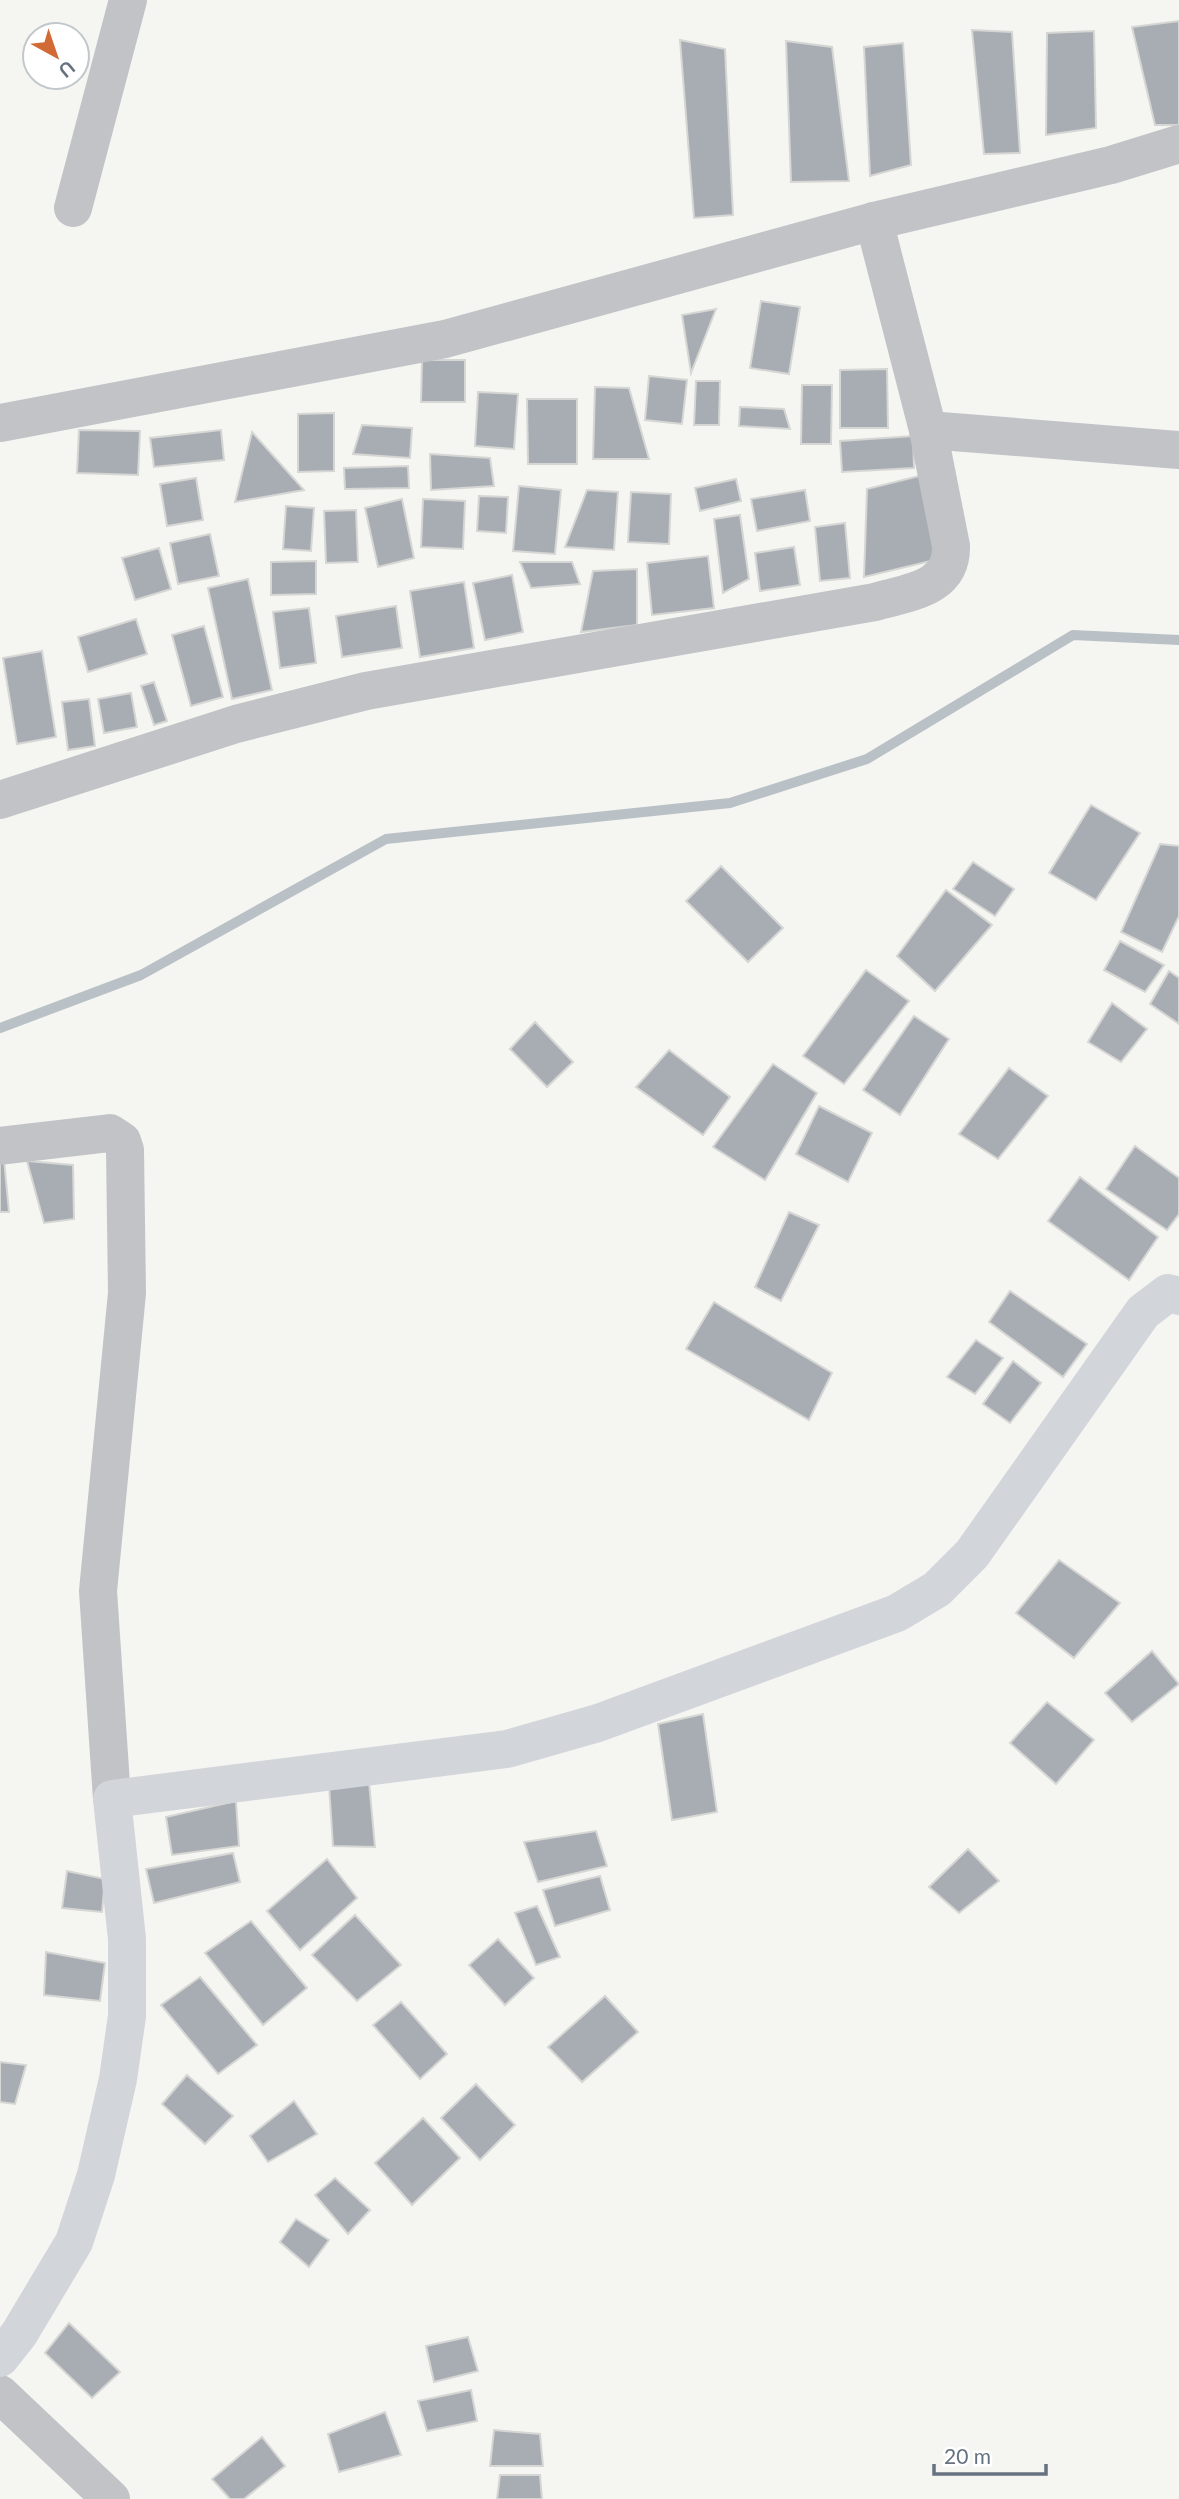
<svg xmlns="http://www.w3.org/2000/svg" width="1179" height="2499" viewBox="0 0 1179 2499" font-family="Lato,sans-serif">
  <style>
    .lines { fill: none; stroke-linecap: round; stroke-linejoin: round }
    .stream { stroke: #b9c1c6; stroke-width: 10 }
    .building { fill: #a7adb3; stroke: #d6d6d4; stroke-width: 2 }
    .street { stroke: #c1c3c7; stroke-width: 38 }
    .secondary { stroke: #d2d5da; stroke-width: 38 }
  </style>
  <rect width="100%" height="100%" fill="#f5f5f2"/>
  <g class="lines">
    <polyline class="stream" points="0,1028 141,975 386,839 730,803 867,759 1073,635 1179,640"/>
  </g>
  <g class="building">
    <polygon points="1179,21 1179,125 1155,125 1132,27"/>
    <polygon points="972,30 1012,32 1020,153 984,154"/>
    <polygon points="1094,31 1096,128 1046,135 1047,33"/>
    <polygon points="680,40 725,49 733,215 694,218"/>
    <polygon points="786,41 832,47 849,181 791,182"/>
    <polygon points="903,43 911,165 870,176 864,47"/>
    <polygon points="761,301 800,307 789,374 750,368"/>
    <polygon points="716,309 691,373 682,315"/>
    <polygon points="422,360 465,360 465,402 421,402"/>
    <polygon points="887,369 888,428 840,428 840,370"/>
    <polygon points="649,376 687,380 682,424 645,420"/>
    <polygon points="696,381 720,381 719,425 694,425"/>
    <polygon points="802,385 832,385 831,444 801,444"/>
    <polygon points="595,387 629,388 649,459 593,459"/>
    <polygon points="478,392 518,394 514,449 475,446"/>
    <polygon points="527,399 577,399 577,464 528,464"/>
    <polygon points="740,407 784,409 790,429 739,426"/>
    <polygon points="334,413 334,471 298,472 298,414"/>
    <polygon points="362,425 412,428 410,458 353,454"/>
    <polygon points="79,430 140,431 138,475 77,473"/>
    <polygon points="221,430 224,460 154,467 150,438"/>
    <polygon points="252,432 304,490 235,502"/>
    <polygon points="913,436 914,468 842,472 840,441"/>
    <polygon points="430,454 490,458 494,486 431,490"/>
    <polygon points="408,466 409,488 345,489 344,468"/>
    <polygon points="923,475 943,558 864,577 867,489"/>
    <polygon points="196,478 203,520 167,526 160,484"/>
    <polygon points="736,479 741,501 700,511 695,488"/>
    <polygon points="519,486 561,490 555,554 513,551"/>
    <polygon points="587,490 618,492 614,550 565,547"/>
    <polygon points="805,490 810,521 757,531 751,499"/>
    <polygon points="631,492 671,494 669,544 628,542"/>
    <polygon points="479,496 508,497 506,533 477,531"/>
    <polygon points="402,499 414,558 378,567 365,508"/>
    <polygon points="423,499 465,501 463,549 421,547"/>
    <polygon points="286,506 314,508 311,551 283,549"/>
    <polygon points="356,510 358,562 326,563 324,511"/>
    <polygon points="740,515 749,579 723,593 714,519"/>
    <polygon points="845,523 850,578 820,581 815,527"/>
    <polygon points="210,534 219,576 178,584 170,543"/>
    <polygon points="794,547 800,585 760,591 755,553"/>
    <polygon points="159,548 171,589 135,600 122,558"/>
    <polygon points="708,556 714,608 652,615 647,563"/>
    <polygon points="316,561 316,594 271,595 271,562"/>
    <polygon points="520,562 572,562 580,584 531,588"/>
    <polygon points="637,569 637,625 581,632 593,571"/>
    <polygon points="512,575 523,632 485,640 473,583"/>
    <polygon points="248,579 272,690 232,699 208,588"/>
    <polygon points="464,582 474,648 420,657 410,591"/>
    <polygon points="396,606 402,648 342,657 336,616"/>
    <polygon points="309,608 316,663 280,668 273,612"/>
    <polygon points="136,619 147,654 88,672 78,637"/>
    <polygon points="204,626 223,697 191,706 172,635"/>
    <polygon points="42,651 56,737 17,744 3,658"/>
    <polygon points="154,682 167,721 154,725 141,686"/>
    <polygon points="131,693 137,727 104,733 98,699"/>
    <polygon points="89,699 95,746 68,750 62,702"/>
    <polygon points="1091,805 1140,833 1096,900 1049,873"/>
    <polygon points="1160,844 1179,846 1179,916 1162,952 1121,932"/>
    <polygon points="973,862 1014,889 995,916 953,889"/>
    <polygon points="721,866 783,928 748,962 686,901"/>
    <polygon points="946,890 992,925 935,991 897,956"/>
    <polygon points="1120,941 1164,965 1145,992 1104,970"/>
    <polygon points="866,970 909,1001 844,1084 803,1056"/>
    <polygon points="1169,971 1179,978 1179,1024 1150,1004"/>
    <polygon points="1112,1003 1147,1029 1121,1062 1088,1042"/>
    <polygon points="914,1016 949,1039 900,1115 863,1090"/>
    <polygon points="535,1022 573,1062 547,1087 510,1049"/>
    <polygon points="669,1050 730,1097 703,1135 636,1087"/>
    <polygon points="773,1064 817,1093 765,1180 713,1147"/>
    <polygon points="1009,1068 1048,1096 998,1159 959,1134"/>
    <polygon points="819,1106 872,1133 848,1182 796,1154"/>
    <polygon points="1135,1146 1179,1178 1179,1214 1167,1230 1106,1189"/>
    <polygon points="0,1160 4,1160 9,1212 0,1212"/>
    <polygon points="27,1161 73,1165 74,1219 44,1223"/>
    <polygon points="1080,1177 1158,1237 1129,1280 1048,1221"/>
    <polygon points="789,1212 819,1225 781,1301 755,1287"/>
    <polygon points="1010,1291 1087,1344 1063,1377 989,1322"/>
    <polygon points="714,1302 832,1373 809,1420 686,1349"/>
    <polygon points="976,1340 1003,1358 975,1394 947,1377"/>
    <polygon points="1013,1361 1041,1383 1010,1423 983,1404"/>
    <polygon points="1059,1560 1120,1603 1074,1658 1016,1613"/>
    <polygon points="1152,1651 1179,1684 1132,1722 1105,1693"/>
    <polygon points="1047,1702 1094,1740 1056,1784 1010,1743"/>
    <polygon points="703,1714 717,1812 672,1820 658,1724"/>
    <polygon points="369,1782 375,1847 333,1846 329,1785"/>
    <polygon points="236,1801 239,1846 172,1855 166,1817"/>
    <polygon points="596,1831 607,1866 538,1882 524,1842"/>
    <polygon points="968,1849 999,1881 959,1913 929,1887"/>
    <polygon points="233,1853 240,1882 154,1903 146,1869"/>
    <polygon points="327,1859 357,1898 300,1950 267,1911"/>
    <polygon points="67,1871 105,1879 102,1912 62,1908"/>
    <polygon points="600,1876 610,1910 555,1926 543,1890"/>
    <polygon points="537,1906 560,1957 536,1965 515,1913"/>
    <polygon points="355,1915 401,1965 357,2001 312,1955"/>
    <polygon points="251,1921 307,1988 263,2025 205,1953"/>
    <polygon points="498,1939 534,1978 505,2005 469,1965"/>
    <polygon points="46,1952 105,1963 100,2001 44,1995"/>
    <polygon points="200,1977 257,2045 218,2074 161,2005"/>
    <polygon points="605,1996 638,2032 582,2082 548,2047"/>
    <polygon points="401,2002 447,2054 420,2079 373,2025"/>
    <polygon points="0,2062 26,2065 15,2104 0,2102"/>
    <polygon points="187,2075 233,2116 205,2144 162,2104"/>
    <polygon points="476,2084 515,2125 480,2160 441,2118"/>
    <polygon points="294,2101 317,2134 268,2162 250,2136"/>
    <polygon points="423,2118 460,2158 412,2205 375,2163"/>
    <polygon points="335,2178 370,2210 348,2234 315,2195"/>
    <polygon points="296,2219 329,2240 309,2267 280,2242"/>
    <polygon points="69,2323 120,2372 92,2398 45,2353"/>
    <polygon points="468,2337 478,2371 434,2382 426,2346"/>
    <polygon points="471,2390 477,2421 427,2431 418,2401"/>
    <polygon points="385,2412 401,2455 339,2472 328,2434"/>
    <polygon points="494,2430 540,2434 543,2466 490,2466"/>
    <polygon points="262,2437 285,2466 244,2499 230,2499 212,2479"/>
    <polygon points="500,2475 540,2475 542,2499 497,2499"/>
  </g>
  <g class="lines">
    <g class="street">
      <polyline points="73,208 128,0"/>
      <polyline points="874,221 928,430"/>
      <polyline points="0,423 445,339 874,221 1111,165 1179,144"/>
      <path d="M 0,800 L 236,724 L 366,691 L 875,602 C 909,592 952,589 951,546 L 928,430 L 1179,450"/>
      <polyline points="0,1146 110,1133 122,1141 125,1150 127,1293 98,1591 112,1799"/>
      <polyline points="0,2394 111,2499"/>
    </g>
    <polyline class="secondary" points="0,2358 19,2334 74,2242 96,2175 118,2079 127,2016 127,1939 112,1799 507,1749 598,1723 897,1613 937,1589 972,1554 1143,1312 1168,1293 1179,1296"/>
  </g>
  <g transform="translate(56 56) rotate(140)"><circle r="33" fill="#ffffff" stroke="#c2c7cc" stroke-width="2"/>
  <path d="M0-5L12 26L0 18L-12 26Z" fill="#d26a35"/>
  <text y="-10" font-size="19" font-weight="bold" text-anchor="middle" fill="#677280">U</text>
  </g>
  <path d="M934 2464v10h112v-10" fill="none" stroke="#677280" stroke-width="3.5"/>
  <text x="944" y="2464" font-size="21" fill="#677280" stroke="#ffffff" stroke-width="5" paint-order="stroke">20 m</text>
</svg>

━━━

Look at the records above. Copy every line where the string "class" occurs.

[EXERCISE RESULT]
  <g class="lines">
    <polyline class="stream" points="0,1028 141,975 386,839 730,803 867,759 1073,635 1179,640"/>
  <g class="building">
  <g class="lines">
    <g class="street">
    <polyline class="secondary" points="0,2358 19,2334 74,2242 96,2175 118,2079 127,2016 127,1939 112,1799 507,1749 598,1723 897,1613 937,1589 972,1554 1143,1312 1168,1293 1179,1296"/>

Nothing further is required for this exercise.